We came together for such things as road shows, a one-act play competition (my first attempt at acting), and a huge dance festival held at the Rose Bowl. But we did things together that were completely unrelated to religion. Each summer 15 or 20 families from the ward reserved campsites together at a state park in Malibu, and we spent the entire week surfing, playing, and enjoying each other’s company. Our Scoutmaster took us on 50- and 100-mile backpacking trips through the Sierras each summer. And we came together for unhappy times, too, such as the terrible mudslides that destroyed several homes in our ward boundaries and took the life of a ward member, one of my mother’s closest friends.
It was the church that helped me overcome my shyness and fear of public speaking. By the time I served my mission, I was comfortable speaking, even at a moment’s notice, and that led me to excel in speech and debate in high school. There were two of us Mormon boys on the debate team, both of us doing Lincoln-Douglas debate, and once our teacher/coach noticed we were both wearing BYU shirts. She asked if we were Mormons, and we said we were. “That explains a lot,” she said. She said that we were both polite, well-intentioned young men who were always helping our team-mates.
During my senior year in high school, our Young Men leader and I worked together to plan a “super activity” trip to Hawaii. We organized the young men and worked hard for a year to earn enough money to do what we had planned and a little more. That accomplishment gave me a lot of self-confidence that I hadn’t previously had.

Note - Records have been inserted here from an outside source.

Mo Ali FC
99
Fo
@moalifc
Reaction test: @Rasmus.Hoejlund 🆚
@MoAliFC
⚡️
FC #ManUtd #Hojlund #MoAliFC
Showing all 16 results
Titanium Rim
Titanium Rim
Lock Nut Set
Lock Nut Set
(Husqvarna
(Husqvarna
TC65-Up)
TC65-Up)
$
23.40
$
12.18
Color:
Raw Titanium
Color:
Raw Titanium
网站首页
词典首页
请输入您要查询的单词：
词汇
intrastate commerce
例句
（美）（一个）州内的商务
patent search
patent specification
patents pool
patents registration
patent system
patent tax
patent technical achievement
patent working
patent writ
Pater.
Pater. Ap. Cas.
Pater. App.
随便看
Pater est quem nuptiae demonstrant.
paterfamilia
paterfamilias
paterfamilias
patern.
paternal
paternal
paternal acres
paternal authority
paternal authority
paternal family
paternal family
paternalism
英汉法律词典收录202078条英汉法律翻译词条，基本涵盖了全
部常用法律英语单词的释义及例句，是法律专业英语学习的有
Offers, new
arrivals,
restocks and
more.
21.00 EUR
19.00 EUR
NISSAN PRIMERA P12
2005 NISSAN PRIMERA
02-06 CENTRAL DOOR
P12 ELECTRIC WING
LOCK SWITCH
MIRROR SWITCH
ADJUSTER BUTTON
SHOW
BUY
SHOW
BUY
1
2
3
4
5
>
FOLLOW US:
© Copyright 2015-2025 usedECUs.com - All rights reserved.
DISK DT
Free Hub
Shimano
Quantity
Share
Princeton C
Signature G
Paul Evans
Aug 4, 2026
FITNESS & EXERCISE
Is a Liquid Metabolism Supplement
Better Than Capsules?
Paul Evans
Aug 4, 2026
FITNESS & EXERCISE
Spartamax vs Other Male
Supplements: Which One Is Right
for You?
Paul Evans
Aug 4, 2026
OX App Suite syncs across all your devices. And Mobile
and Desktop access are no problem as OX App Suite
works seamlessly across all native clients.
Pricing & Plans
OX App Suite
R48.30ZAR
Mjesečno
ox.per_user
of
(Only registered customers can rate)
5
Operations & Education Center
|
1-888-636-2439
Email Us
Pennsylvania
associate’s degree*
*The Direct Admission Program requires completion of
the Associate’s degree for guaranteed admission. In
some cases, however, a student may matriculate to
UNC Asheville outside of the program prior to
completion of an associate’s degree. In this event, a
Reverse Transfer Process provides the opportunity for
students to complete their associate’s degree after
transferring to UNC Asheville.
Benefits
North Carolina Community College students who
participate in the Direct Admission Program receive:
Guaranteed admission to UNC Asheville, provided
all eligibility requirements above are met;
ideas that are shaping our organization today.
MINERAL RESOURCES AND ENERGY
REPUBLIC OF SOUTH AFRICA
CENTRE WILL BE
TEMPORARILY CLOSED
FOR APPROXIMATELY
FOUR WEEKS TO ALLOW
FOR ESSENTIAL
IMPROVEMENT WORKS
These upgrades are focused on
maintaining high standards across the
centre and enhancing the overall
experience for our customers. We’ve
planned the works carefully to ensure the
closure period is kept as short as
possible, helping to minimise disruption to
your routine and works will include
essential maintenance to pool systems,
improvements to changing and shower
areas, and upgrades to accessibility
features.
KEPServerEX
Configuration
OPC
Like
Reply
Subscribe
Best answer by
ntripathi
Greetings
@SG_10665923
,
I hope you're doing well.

My mission taught me that I was capable of doing and enduring more than I had thought possible. Living in Bolivia put what I took for granted into perspective, and every time I feel myself getting too interested in material wealth, I remember Bolivia and check myself. And of course, I met my wonderful wife during those two years.
I used to say that Mormonism didn’t mean you no longer had problems, but it provided a framework for dealing with them. That part of it was a mixed bag for me, but I believe my faith got me through a lot of heartache and upheaval in my life. For a time, my wife and I drove 70 miles each way to the Houston Temple once a week. The temple wasn’t that memorable, but the time we spent together talking strengthened our love and friendship at a time when it would have been easy to get so caught up with kids and work and church callings that we forgot to make time for each other.
I know, none of these things are exclusive to Mormonism, but then, I was a Mormon, so they were benefits to me. But I’m glad someone reminded me of these things. Thanks.